**Problem to solve:** With the pictures omitted, write out the entries that follow exactly as they stand.

**Supplied data:**
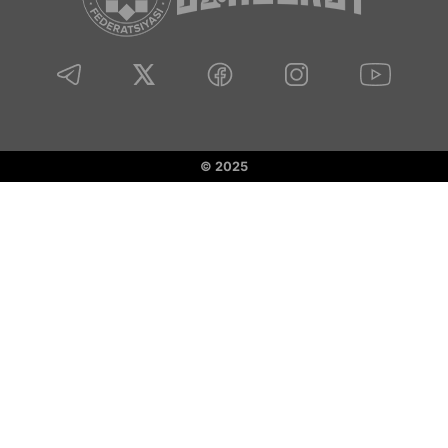
© 2025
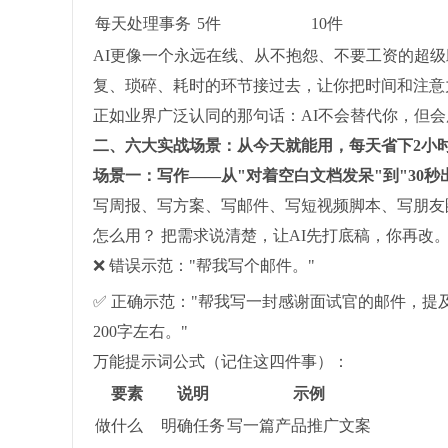
每天处理事务
5件
10件
AI更像一个永远在线、从不抱怨、不要工资的超
复、琐碎、耗时的环节接过去，让你把时间和注意
正如业界广泛认同的那句话：AI不会替代你，但会
二、六大实战场景：从今天就能用，每天省下2小
场景一：写作——从"对着空白文档发呆"到"30秒
写周报、写方案、写邮件、写短视频脚本、写朋友
怎么用？ 把需求说清楚，让AI先打底稿，你再改
❌ 错误示范："帮我写个邮件。"
✅ 正确示范："帮我写一封感谢面试官的邮件，提
200字左右。"
万能提示词公式（记住这四件事）：
要素
说明
示例
做什么
明确任务
写一篇产品推广文案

**Output of the exercise:**
© 2025
每天处理事务
5件
10件
AI更像一个永远在线、从不抱怨、不要工资的超
复、琐碎、耗时的环节接过去，让你把时间和注意
正如业界广泛认同的那句话：AI不会替代你，但会
二、六大实战场景：从今天就能用，每天省下2小
场景一：写作——从"对着空白文档发呆"到"30秒
写周报、写方案、写邮件、写短视频脚本、写朋友
怎么用？ 把需求说清楚，让AI先打底稿，你再改
❌ 错误示范："帮我写个邮件。"
✅ 正确示范："帮我写一封感谢面试官的邮件，提
200字左右。"
万能提示词公式（记住这四件事）：
要素
说明
示例
做什么
明确任务
写一篇产品推广文案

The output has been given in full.